Then $\mu$ defined on this sigma algebra is a Haar measure if it's outer and inner regular, finite on compact sets and translation invariant.

So I gather the important property of a Haar measure is that it's translation invariant.

Question 1: What I don't gather is, what do I get if I define it on the Borel sigma algebra as opposed to defining it on the sigma algebra generated by compact sets (as they do on Wikipedia)?

Question 2: Can I put additional assumptions on $G$ so that I can drop the requirement that $\mu$ has to be finite on compact sets?

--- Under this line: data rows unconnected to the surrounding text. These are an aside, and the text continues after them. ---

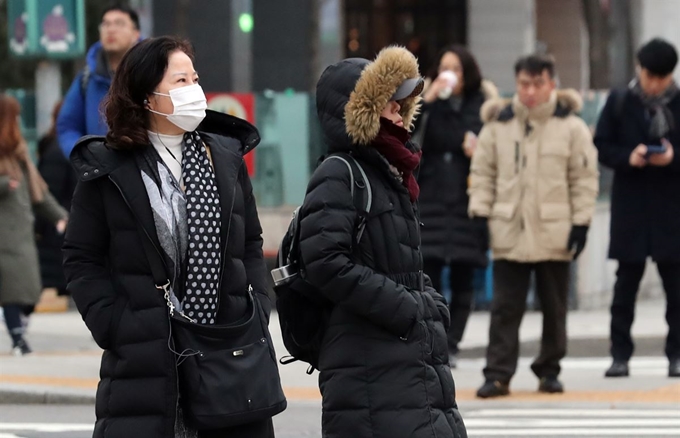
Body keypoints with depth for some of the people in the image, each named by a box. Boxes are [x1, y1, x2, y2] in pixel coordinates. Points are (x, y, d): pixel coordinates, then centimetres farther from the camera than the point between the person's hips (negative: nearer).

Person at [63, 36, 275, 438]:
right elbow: (82, 260, 0)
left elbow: (251, 244, 16)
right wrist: (114, 326, -10)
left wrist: (257, 311, 3)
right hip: (144, 358, -4)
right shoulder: (108, 169, -1)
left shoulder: (226, 157, 11)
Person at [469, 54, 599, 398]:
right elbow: (482, 172, 9)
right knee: (505, 306, -2)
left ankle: (549, 370, 19)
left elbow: (585, 176, 1)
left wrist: (581, 221, -4)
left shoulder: (570, 126, 0)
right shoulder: (498, 124, 5)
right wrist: (480, 211, -1)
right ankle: (498, 374, -2)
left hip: (554, 235, -1)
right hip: (508, 232, 1)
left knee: (554, 307, 8)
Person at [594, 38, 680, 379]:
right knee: (627, 280, 3)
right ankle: (620, 354, 7)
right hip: (630, 206, 0)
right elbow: (602, 146, 3)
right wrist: (628, 158, -15)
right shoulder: (619, 103, 3)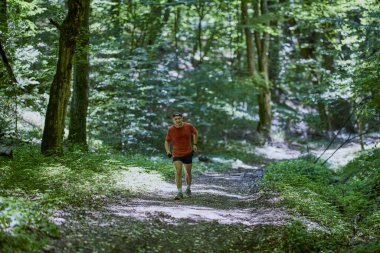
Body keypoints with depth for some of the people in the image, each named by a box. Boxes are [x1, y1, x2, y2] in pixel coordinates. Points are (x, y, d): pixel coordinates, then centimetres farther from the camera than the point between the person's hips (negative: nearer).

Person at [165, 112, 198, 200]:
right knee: (178, 172, -17)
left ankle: (188, 189, 38)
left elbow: (195, 133, 10)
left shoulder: (189, 126, -11)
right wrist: (168, 151, -14)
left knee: (188, 172, 13)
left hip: (188, 153, 1)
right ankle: (179, 193, -12)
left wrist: (194, 144, 3)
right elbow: (167, 141, 1)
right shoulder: (171, 130, -12)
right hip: (176, 154, -1)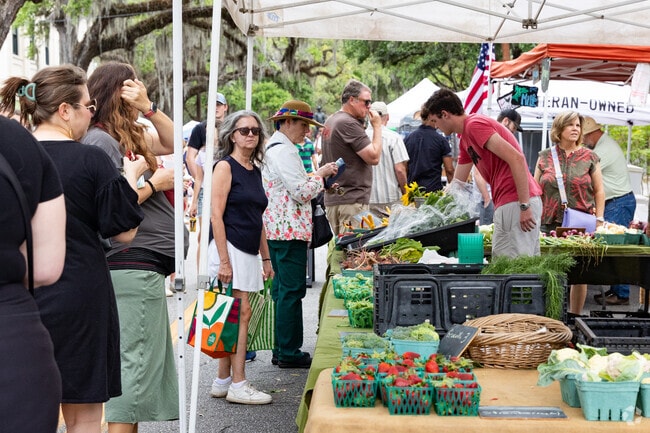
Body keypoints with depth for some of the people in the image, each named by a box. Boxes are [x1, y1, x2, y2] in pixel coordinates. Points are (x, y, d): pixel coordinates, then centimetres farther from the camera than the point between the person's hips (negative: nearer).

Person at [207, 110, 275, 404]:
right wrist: (224, 261, -19)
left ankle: (222, 382, 16)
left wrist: (266, 258, 19)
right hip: (230, 248, -8)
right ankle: (238, 386, -3)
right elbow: (216, 215, -14)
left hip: (249, 253, 8)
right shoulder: (225, 166, -7)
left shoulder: (255, 170, 17)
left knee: (234, 318, 9)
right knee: (242, 314, -9)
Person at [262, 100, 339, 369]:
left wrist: (318, 177, 16)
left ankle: (282, 351, 21)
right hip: (289, 229, -11)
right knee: (292, 290, -6)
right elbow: (301, 191, -19)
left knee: (283, 289, 14)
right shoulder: (283, 151, -15)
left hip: (278, 229, 11)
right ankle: (289, 353, 0)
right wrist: (321, 174, -5)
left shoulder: (275, 147, 19)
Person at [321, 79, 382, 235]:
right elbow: (374, 157, -15)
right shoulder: (349, 123, -15)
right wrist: (377, 126, -7)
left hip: (332, 199, 10)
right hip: (352, 201, -10)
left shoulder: (330, 121, 17)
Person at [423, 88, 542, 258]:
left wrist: (524, 206, -21)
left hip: (516, 203, -10)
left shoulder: (474, 125, -11)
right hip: (509, 204, 10)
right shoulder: (465, 140, 21)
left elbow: (516, 159, -19)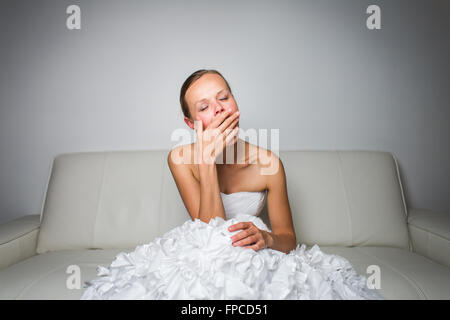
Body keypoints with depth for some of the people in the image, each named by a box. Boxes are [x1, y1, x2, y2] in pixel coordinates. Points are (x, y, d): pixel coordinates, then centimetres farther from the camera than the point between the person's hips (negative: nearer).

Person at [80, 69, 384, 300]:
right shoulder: (181, 159, -13)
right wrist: (206, 160, -29)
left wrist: (267, 238, -28)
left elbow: (288, 237, -3)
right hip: (199, 261, 0)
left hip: (254, 260, 1)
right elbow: (210, 232, -21)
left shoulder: (267, 162, -12)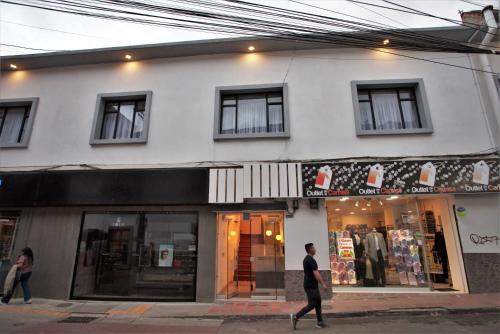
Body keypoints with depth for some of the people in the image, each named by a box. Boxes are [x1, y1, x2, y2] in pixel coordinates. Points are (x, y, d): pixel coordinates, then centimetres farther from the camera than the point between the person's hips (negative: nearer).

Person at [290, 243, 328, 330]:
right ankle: (295, 317, -1)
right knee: (311, 305, -4)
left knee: (318, 302, 14)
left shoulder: (306, 259, 11)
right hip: (311, 286, -10)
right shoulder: (311, 260, -21)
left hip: (310, 285, 10)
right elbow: (316, 274, -24)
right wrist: (323, 284, -15)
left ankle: (320, 322, 20)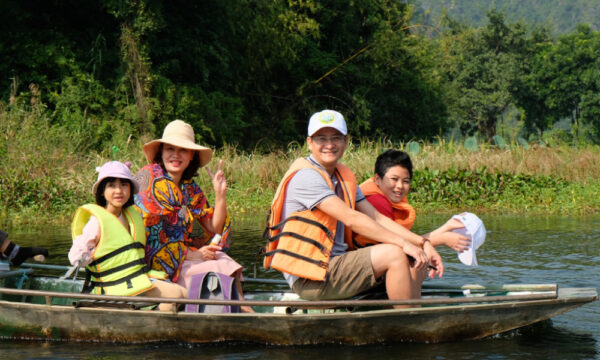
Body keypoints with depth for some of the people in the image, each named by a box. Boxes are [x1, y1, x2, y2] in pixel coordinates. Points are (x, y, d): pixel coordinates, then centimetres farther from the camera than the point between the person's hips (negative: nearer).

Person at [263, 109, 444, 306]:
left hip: (336, 264, 9)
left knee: (415, 262, -1)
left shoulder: (344, 177, 16)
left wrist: (423, 243, -2)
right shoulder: (305, 176, -13)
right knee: (395, 254, -20)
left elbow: (377, 218, 11)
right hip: (310, 279, -9)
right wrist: (403, 243, -21)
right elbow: (351, 219, -20)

Question 3: As you can guess from my questions I'm poking around in the dark trying to find out how to define a Haar measure suitably. Here suitably means, I want to use it to define an inner product so I can have Fourier series. Are there several ways to do this which lead to different spaces? By this I mean, if I define it on the Borel sigma algebra, can I do Fourier series for a different set of functions than when I have a measure on the sigma algebra generated by compact sets? Or what about dropping regularity? Or dropping finiteness on compact sets?

Thanks.

Best Answer

Summarizing some comments, and continuing: the main point is that Haar measure is translation-invariant (and for non-abelian groups, in general, left-invariant and right-invariant are not identical, but the discrepancy is intelligible).

Unless you have intentions to do something exotic (say, on not-locally-compact, or not-Hausdorff "groups", which I can't recommend), you'll be happier later to have a regular measure, so, yes, the measure of a set is the inf of the measures of the opens containing it, and is the sup of the measures of the compacts contained in it, and, yes, the measure of a compact is finite. Probably you will also want completeness, especially when taking products, so subsets of measure-zero sets have measure zero.

Probably you'll want your groups to be countably-based, too, to avoid some measure-theoretic pathologies.

Then, for abelian topological groups (meaning locally compact, Hausdorff, probably countably-based), the basics of "Fourier series/transforms" work pretty well, as in Pontryagin and Weil. The non-abelian but compact case also turns out very well.